Are you in the middle of a marathon?
I may be a health coach, but I am NOT EVEN CLOSE to being a marathon runner. The closest I’ve come is one horrible and exhausting 6 mile run back in my twenties, when I vowed that I’d only run that far again if my own life or a loved one’s life depended on it. Literally, this may be true (as I’ve found many other ways to exercise that I enjoy much more than running — but that’s another post). My naive twenty- something self did not know that I would be required to run many metaphorical marathons in my life (as most of us do at one time or another).
I would argue that the metaphorical marathons I’m referring to are in many ways more challenging than an actual 26 mile marathon, because of the extremely difficult emotions involved. These types of marathons are the long-lasting, trying, incredibly challenging situations that occur in life —the ones we wish could be resolved quickly— such as dealing with the death of a loved one, a serious physical or mental illness, a child in crisis, a major relationship challenge, or a divorce. These are situations we desperately wish we could sprint through with a quick fix or magic pill. However, “marathon situations” force us to go to battle every day for a much longer time period than we would like.

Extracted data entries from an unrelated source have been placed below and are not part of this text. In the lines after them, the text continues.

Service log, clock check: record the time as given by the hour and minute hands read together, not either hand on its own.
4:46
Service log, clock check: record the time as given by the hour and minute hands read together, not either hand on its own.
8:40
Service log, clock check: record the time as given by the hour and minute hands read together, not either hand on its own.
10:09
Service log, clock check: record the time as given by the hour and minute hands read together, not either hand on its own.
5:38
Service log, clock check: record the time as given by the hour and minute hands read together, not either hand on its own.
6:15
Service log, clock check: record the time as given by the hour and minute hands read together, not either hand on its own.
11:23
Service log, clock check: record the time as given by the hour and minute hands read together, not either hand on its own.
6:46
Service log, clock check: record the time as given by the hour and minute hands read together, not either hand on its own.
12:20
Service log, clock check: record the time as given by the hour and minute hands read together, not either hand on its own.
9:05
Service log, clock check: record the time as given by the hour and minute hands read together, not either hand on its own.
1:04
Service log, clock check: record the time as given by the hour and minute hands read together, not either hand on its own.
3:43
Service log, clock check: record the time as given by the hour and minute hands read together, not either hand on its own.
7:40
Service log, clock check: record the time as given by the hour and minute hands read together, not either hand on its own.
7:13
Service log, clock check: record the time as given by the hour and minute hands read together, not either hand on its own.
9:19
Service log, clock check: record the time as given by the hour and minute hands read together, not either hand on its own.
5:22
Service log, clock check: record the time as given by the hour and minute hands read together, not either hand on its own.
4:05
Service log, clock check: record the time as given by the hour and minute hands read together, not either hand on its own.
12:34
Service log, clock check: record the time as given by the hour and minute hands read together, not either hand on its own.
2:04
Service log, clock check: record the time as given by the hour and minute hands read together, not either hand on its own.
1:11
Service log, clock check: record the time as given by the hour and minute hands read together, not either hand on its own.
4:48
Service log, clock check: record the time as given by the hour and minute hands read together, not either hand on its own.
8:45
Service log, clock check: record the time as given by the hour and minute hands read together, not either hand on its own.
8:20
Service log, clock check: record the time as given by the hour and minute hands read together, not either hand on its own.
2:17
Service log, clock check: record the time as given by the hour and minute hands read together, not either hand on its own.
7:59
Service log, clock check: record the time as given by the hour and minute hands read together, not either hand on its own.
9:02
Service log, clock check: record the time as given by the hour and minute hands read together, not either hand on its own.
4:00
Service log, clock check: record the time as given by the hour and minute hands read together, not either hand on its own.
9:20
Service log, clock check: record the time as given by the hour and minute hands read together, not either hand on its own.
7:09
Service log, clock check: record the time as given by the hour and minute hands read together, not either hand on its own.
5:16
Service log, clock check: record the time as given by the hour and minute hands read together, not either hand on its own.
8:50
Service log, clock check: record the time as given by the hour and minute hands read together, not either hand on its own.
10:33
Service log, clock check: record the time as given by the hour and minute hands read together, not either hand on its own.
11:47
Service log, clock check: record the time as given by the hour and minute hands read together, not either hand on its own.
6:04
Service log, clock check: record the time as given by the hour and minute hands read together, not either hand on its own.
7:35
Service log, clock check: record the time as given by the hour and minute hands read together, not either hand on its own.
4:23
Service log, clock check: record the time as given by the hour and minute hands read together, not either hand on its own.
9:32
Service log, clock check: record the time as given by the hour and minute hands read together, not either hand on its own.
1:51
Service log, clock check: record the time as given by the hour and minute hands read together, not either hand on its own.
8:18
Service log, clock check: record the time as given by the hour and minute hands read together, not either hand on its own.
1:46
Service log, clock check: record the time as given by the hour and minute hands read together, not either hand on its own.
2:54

These situations inspired the saying, “This is a marathon, not a sprint.” I hear this expression often, and it’s usually used to help change someone’s mindset to accept their involvement in a PROCESS that won’t be resolved overnight. It is a journey with many small steps that add up to big distances over time. When we are running a marathon in life, we can become so frustrated and impatient when we don’t have answers or progress as soon as we’d like. Reminding ourselves that this situation can’t be “sprinted through” can help us to appreciate any movement forward on the journey. When we suffer setbacks and delays, the marathon mindset helps us to keep going and not give up.
An important lesson we can learn from actual marathon runners is the concept of conserving our energy. Once we understand and accept that this situation will take time and consistent effort, we can’t keep up a sprinter’s pace for very long, or we will surely burn out. In the same way a long distance runner paces himself or herself, we have to emotionally pace ourselves. Just as the runner takes water and snack breaks, we have to make sure we are refueling ourselves with rest, good nutrition, and activities that bring us joy and relaxation. As all-consuming as the marathon is, we don’t want the marathon to be the only thing our life is about. We still have permission to stop, rest, and experience joy in life.
So if you are in the middle of a Life Marathon, don’t give up! Focus on the step you are currently taking, and when that step is done, focus on the next one. Take care of yourself so that you will have the emotional and physical energy to keep going. Celebrate any progress forward. And embrace your life, even in the middle of running a difficult race. Let’s cheer each other on!
Melissa Jordan is a Health and Wellness Coach that loves assisting clients nationwide to improve their quality of life. She supports clients in creating optimal health and well-being in all areas of their lives, including weight loss, stress reduction, and sleep management. She can be reached at firstname.lastname@example.org.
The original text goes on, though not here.